Grey areas in your favour
The biggest grey area phrase is "reasonable amount of time". That is if you bought product XYZ and it is not fit for purpose you can return it in a "reasonable amount of time". This varies depending upon the object. Buying a PC, you can try it and then send it back, say within 14 days, that's reasonable, 6 months is not. If you bought a pair of skis in May during a sale, but never got to use them until November, they then failed to work correctly, you can still take them back, because in the case of the skis, you have not been able to use them during the Summer so first reasonable use would be Winter time.
Since buying things online, I have become a lot more savvy about DSR rules and regs. Any barrow-boy can set up a web shop-front and start turning a profit, as a consumer you have to get savvy else you're going to get turned over.

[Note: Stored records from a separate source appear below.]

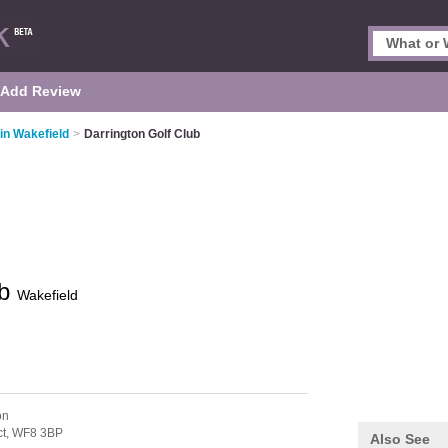
Add Review
in Wakefield
>
Darrington Golf Club
ub
Wakefield
on
ct,
WF8 3BP
Also See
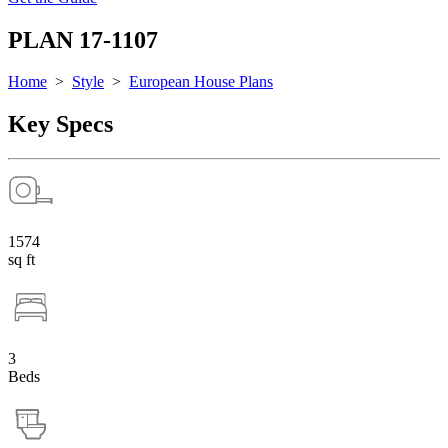
PLAN 17-1107
Home
>
Style
>
European House Plans
Key Specs
1574
sq ft
3
Beds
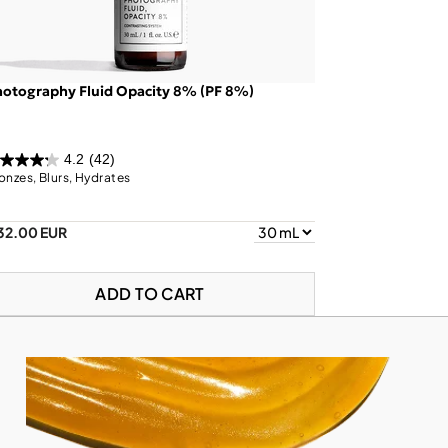
otography Fluid Opacity 8% (PF 8%)
4.2
(42)
onzes, Blurs, Hydrates
32.00 EUR
ADD TO CART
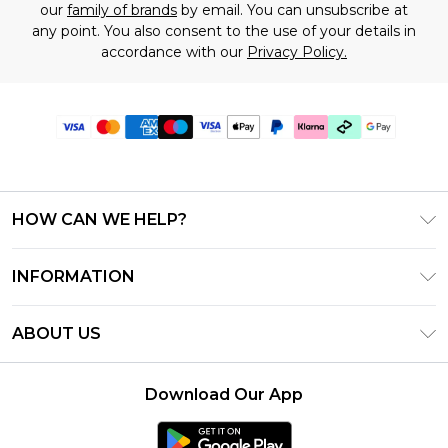
our
family of brands
by email. You can unsubscribe at
any point. You also consent to the use of your details in
accordance with our
Privacy Policy.
HOW CAN WE HELP?
Frequently Asked Questions
INFORMATION
Contact Us
T&C's - Updated July 2026
Track & Return My Order
ABOUT US
Terms of Use
Delivery Options
Investor Relations
Gift Cards
Returns Policy - Updated May 2026
Download Our App
Modern Slavery Statement
Gift Card Balance
Size Guide
Careers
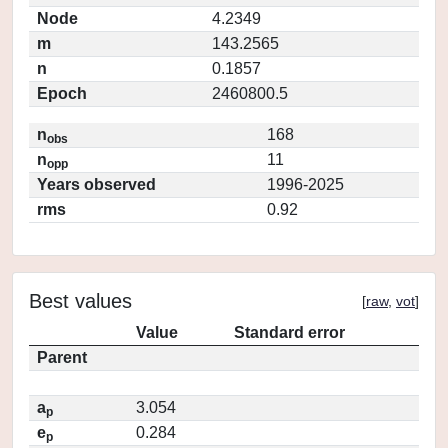
Node
4.2349
m
143.2565
n
0.1857
Epoch
2460800.5
n
168
obs
n
11
opp
Years observed
1996-2025
rms
0.92
Best values
[
raw
,
vot
]
Value
Standard error
Parent
a
3.054
p
e
0.284
p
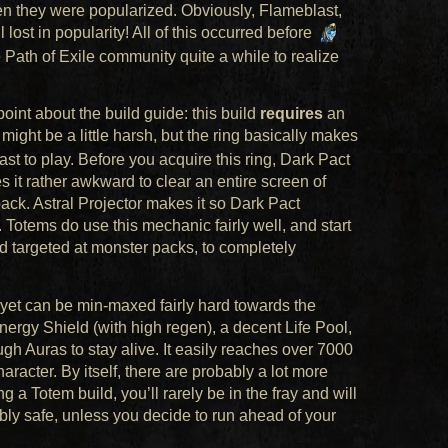
en they were popularized. Obviously, Flameblast,
lost in popularity! All of this occurred before
 Path of Exile community quite a while to realize
oint about the build guide: this build
requires
an
 might be a little harsh, but the ring basically makes
ast to play. Before you acquire this ring, Dark Pact
it rather awkward to clear an entire screen of
ack. Astral Projector makes it so Dark Pact
otems do use this mechanic fairly well, and start
d targeted at monster packs, to completely
p yet can be min-maxed fairly hard towards the
ergy Shield (with high regen), a decent Life Pool,
h Auras to stay alive. It easily reaches over 7000
haracter. By itself, there are probably a lot more
g a Totem build, you’ll rarely be in the fray and will
edibly safe, unless you decide to run ahead of your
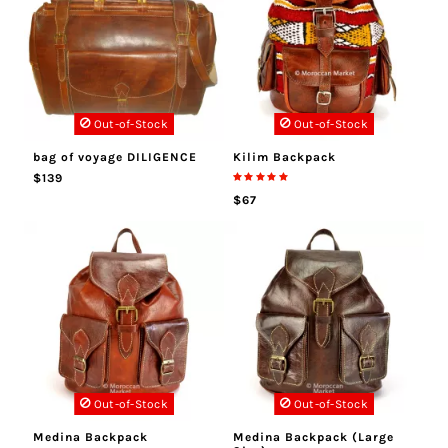
Out-of-Stock
Out-of-Stock
bag of voyage DILIGENCE
Kilim Backpack
$139
$67
Out-of-Stock
Out-of-Stock
Medina Backpack
Medina Backpack (Large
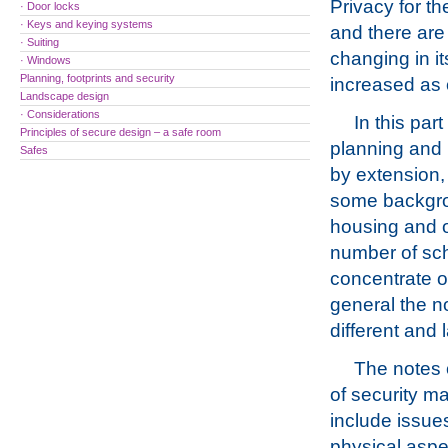
Privacy for th
· Door locks
· Keys and keying systems
and there are 
· Suiting
changing in it
· Windows
Planning, footprints and security
increased as
Landscape design
· Considerations
In this par
Principles of secure design – a safe room
planning and 
Safes
by extension, 
some backgro
housing and o
number of sch
concentrate on
general the no
different and 
The notes 
of security m
include issues
physical aspec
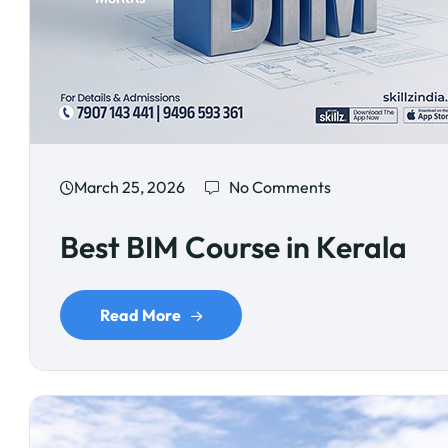
March 25, 2026
No Comments
Best BIM Course in Kerala
Read More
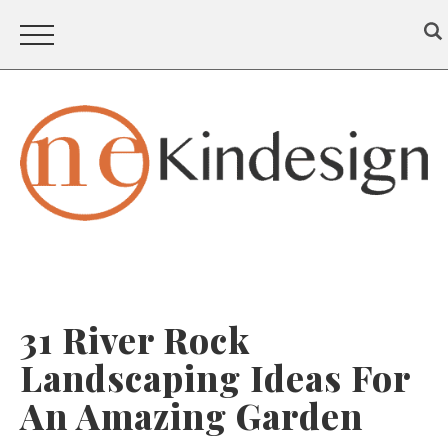
31 River Rock
Landscaping Ideas For
An Amazing Garden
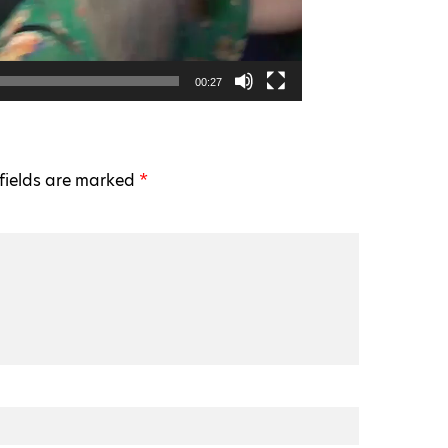
00:27
fields are marked
*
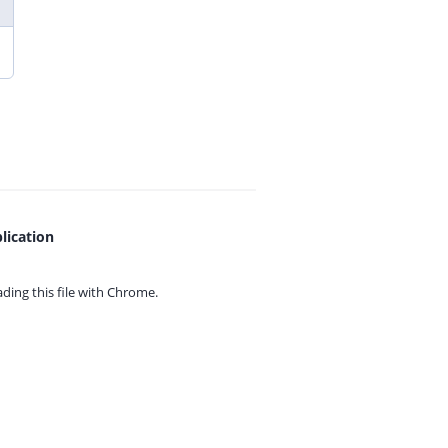
lication
ing this file with
Chrome.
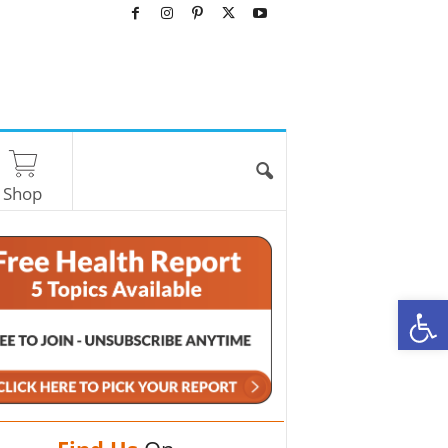
Shop
O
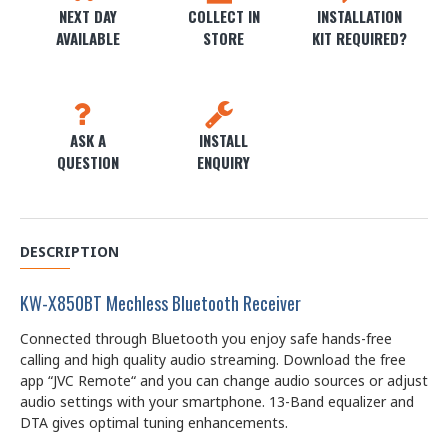
NEXT DAY
COLLECT IN
INSTALLATION
AVAILABLE
STORE
KIT REQUIRED?
ASK A
INSTALL
QUESTION
ENQUIRY
DESCRIPTION
KW-X850BT Mechless Bluetooth Receiver
Connected through Bluetooth you enjoy safe hands-free
calling and high quality audio streaming. Download the free
app “JVC Remote“ and you can change audio sources or adjust
audio settings with your smartphone. 13-Band equalizer and
DTA gives optimal tuning enhancements.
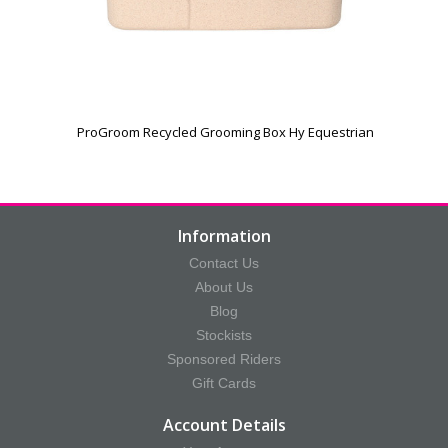
ProGroom Recycled Grooming Box Hy Equestrian
Information
Contact Us
About Us
Blog
Stockists
Sponsored Riders
Gift Cards
Account Details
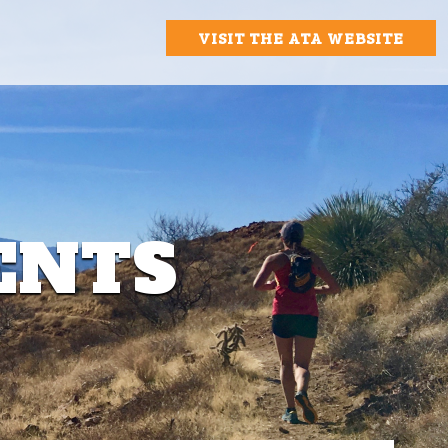
VISIT THE ATA WEBSITE
ENTS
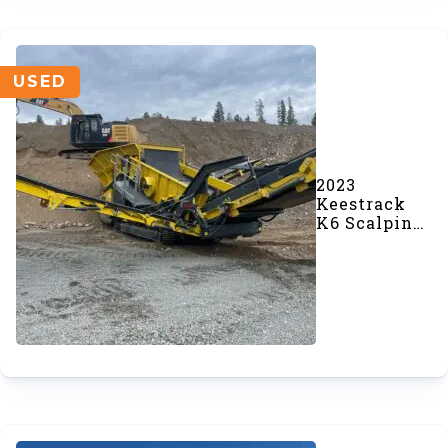
USED
2023
Keestrack
K6 Scalping
Screener
(SOLD)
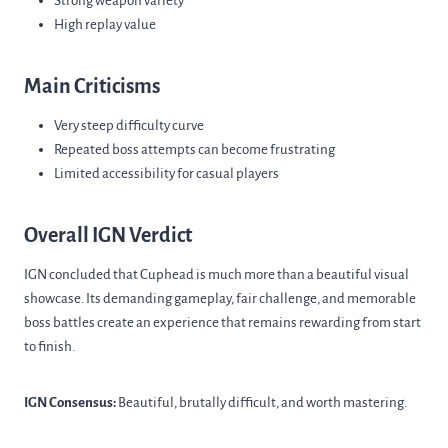
Strong weapon variety
High replay value
Main Criticisms
Very steep difficulty curve
Repeated boss attempts can become frustrating
Limited accessibility for casual players
Overall IGN Verdict
IGN concluded that Cuphead is much more than a beautiful visual
showcase. Its demanding gameplay, fair challenge, and memorable
boss battles create an experience that remains rewarding from start
to finish.
IGN Consensus:
Beautiful, brutally difficult, and worth mastering.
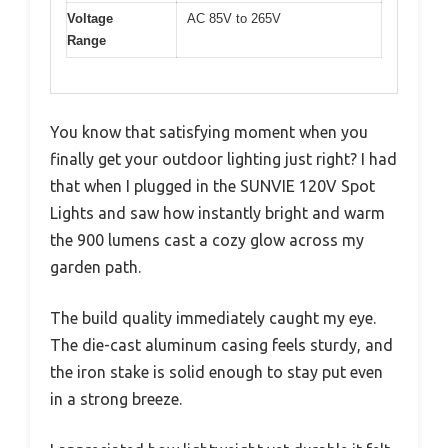
Voltage
AC 85V to 265V
Range
You know that satisfying moment when you
finally get your outdoor lighting just right? I had
that when I plugged in the SUNVIE 120V Spot
Lights and saw how instantly bright and warm
the 900 lumens cast a cozy glow across my
garden path.
The build quality immediately caught my eye.
The die-cast aluminum casing feels sturdy, and
the iron stake is solid enough to stay put even
in a strong breeze.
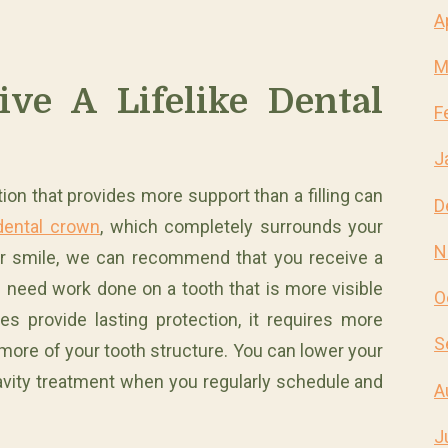
A
M
ve A Lifelike Dental
F
J
ion that provides more support than a filling can
D
dental crown
, which completely surrounds your
N
ur smile, we can recommend that you receive a
 need work done on a tooth that is more visible
O
s provide lasting protection, it requires more
S
f more of your tooth structure. You can lower your
 cavity treatment when you regularly schedule and
A
J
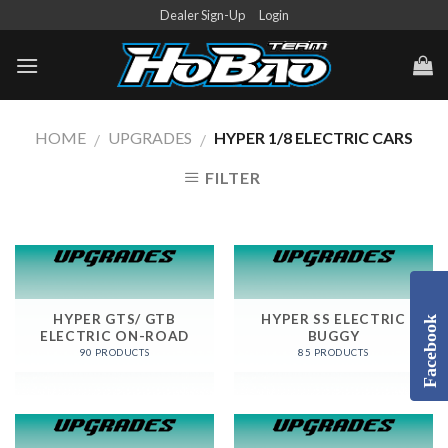
Skip
Dealer Sign-Up
Login
to
content
HOME
UPGRADES
HYPER 1/8 ELECTRIC CARS
/
/
FILTER
HYPER GTS/ GTB
HYPER SS ELECTRIC
Facebook
ELECTRIC ON-ROAD
BUGGY
90 PRODUCTS
85 PRODUCTS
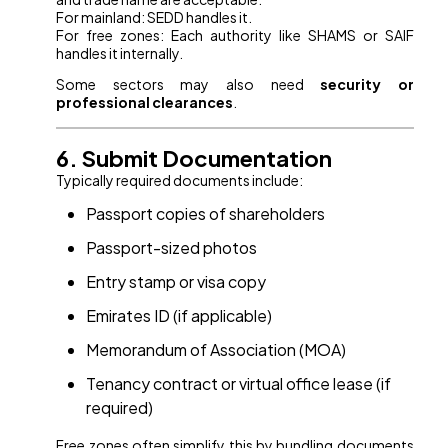
For mainland: SEDD handles it.
For free zones: Each authority like SHAMS or SAIF
handles it internally.
Some sectors may also need
security or
professional clearances
.
6. Submit Documentation
Typically required documents include:
Passport copies of shareholders
Passport-sized photos
Entry stamp or visa copy
Emirates ID (if applicable)
Memorandum of Association (MOA)
Tenancy contract or virtual office lease (if
required)
Free zones often simplify this by bundling documents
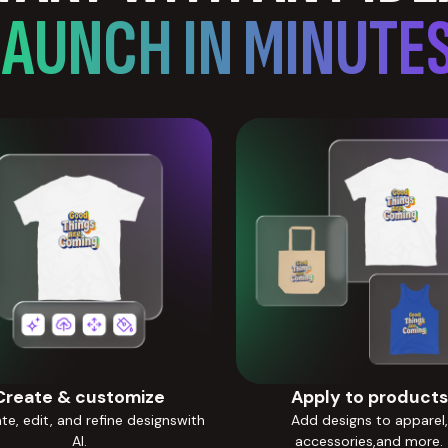
LAUNCH IN MINUTES
Create & customize
Apply to products
e, edit, and refine designswith
Add designs to apparel,
AI.
accessories,and more.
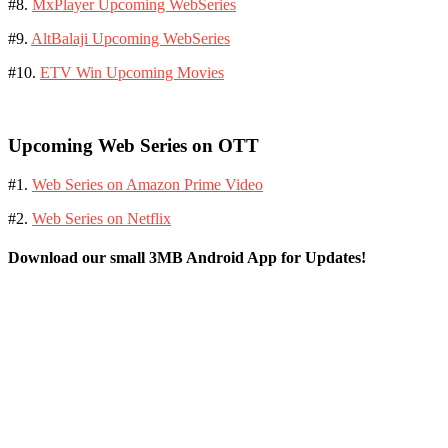
#8.
MxPlayer Upcoming WebSeries
#9.
AltBalaji Upcoming WebSeries
#10.
ETV Win Upcoming Movies
Upcoming Web Series on OTT
#1.
Web Series on Amazon Prime Video
#2.
Web Series on Netflix
Download our small 3MB Android App for Updates!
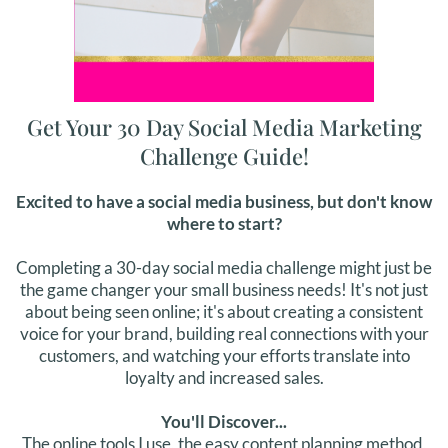
Get Your 30 Day Social Media Marketing
Challenge Guide!
Excited to have a social media business, but don't know
where to start?
Completing a 30-day social media challenge might just be
the game changer your small business needs! It's not just
about being seen online; it's about creating a consistent
voice for your brand, building real connections with your
customers, and watching your efforts translate into
loyalty and increased sales.
You'll Discover...
The online tools I use, the easy content planning method,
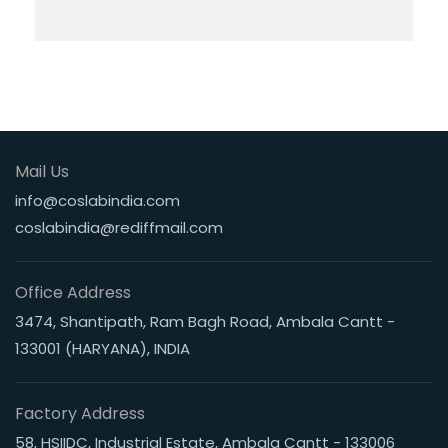
Mail Us
info@coslabindia.com
coslabindia@rediffmail.com
Office Address
3474, Shantipath, Ram Bagh Road, Ambala Cantt -
133001 (HARYANA), INDIA
Factory Address
58, HSIIDC, Industrial Estate, Ambala Cantt - 133006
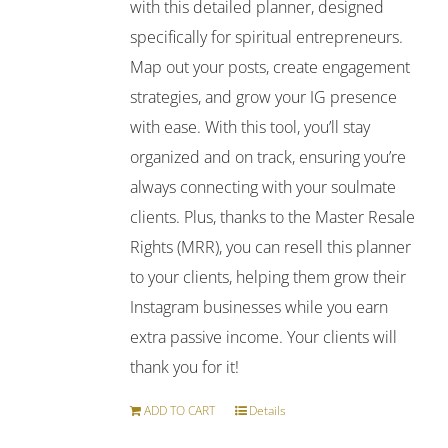
with this detailed planner, designed
specifically for spiritual entrepreneurs.
Map out your posts, create engagement
strategies, and grow your IG presence
with ease. With this tool, you’ll stay
organized and on track, ensuring you’re
always connecting with your soulmate
clients. Plus, thanks to the Master Resale
Rights (MRR), you can resell this planner
to your clients, helping them grow their
Instagram businesses while you earn
extra passive income. Your clients will
thank you for it!
ADD TO CART
Details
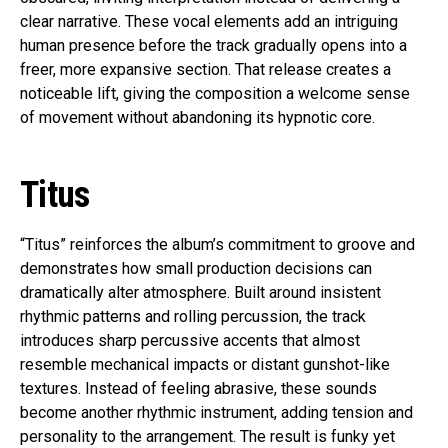
clear narrative. These vocal elements add an intriguing
human presence before the track gradually opens into a
freer, more expansive section. That release creates a
noticeable lift, giving the composition a welcome sense
of movement without abandoning its hypnotic core.
Titus
“Titus” reinforces the album’s commitment to groove and
demonstrates how small production decisions can
dramatically alter atmosphere. Built around insistent
rhythmic patterns and rolling percussion, the track
introduces sharp percussive accents that almost
resemble mechanical impacts or distant gunshot-like
textures. Instead of feeling abrasive, these sounds
become another rhythmic instrument, adding tension and
personality to the arrangement. The result is funky yet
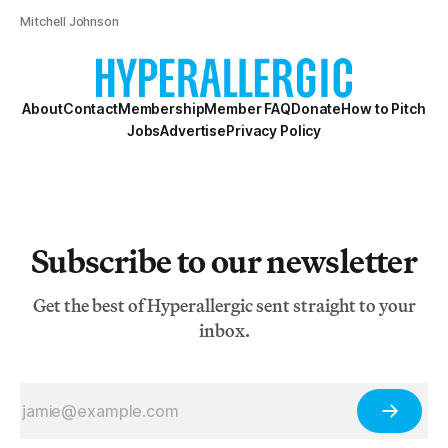
Mitchell Johnson
About
Contact
Membership
Member FAQ
Donate
How to Pitch
Jobs
Advertise
Privacy Policy
Subscribe to our newsletter
Get the best of Hyperallergic sent straight to your
inbox.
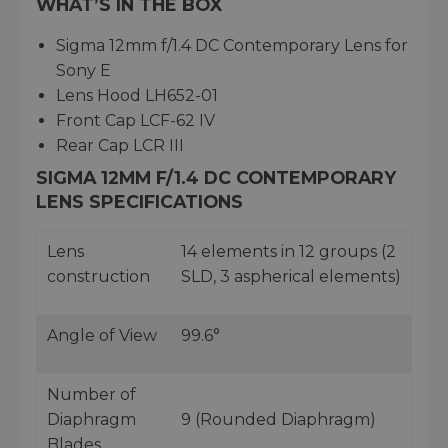
WHAT’S IN THE BOX
Sigma 12mm f/1.4 DC Contemporary Lens for
Sony E
Lens Hood LH652-01
Front Cap LCF-62 IV
Rear Cap LCR III
SIGMA 12MM F/1.4 DC CONTEMPORARY
LENS SPECIFICATIONS
Lens
14 elements in 12 groups (2
construction
SLD, 3 aspherical elements)
Angle of View
99.6°
Number of
Diaphragm
9 (Rounded Diaphragm)
Blades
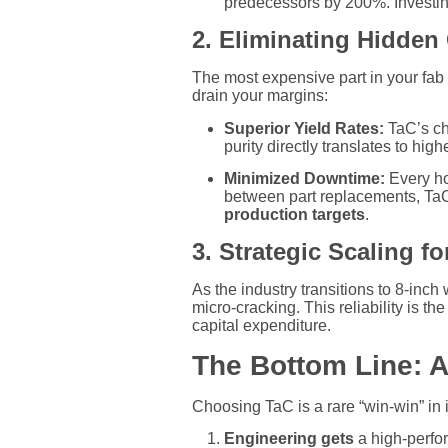
predecessors by 200%. Investing
2. Eliminating Hidden
The most expensive part in your fab i
drain your margins:
Superior Yield Rates:
TaC’s che
purity directly translates to high
Minimized Downtime:
Every hou
between part replacements, TaC 
production targets
.
3. Strategic Scaling fo
As the industry transitions to 8-inc
micro-cracking. This reliability is t
capital expenditure.
The Bottom Line: A
Choosing TaC is a rare “win-win” in 
Engineering gets
a high-perfor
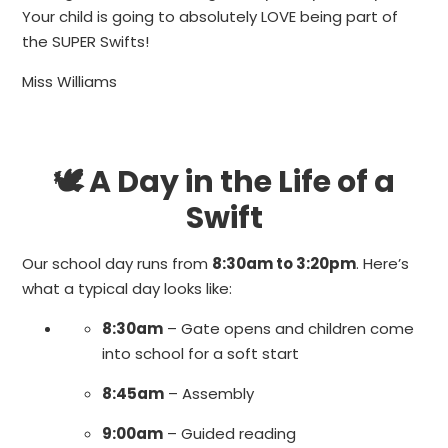
Your child is going to absolutely LOVE being part of
the SUPER Swifts!
Miss Williams
🕊 A Day in the Life of a
Swift
Our school day runs from
8:30am to 3:20pm
. Here’s
what a typical day looks like:
8:30am
– Gate opens and children come
into school for a soft start
8:45am
– Assembly
9:00am
– Guided reading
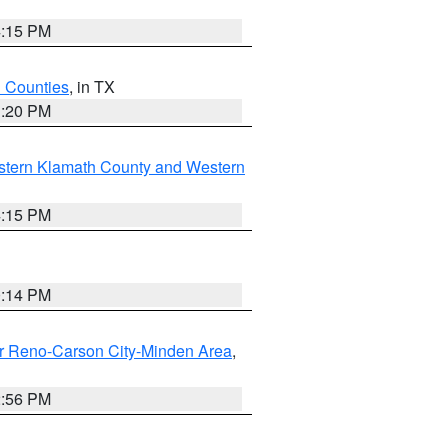
4:15 PM
h Counties
, in TX
1:20 PM
stern Klamath County and Western
4:15 PM
0:14 PM
r Reno-Carson City-Minden Area
,
2:56 PM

If you pay by cards, your card issuer has an awful lot of legal muscle which your monthly card ownership fee ( if you pay one ) and interest charges pay for, use it! I have often invoked my credit card company's legal arm to get something sorted. You fight for a week or two with no response, you get card company on it and you tend to get results in hours, not days!
European regs are pretty strong, the 14 day regs, "if for any reason you don't want it, send it back". Lots of retailers don't even know about it, demanding a reason for return is bollocks! Under European DSR I can send any fully working product back inside 14 days and do NOT have to give any reason whatsoever, I may be liable to a postage charge, but nothing else.
Restocking fee? My hairy one! I fought 2 hours on a phone with a well known high-street furniture company about a restocking fee. £1500 item and they wanted 50% restocking fee! I said "Where does it say on the agreement I signed, that I pay a restocking fee if I refuse it?". The chimp on the phone said, "I doesn't have to say it on the agreement, it just applies." LIke f**k does it!!! LISTEN CHIMPY, IT'S A LEGALLY BINDING CONTRACT BETWEEN ME YOU LOT, IT HAS TO STATE OUR OBLIGATIONS TO EACH OTHER IN THE EVENT OF A DISPUTE LIKE THIS!!!! I eventually ended up ranting to their head office before it got waived and I got it sorted and I simply paid £30 send it back.
If all else fails and the sum is relatively small, you have the Small Claims Court at your disposal. You will not be liable for costs at the SCC, the retailer is 100% liable for costs. Last time I looked the SCC can be used for sums like £25-£500 claims, owness on the retailer/supplier.
Check out the various consumer sites, you would not believe how many rights you as a consumer actually have! I am not a trouble maker, I just don't like having someone trying to pull a fast one on me when I know I am in the right.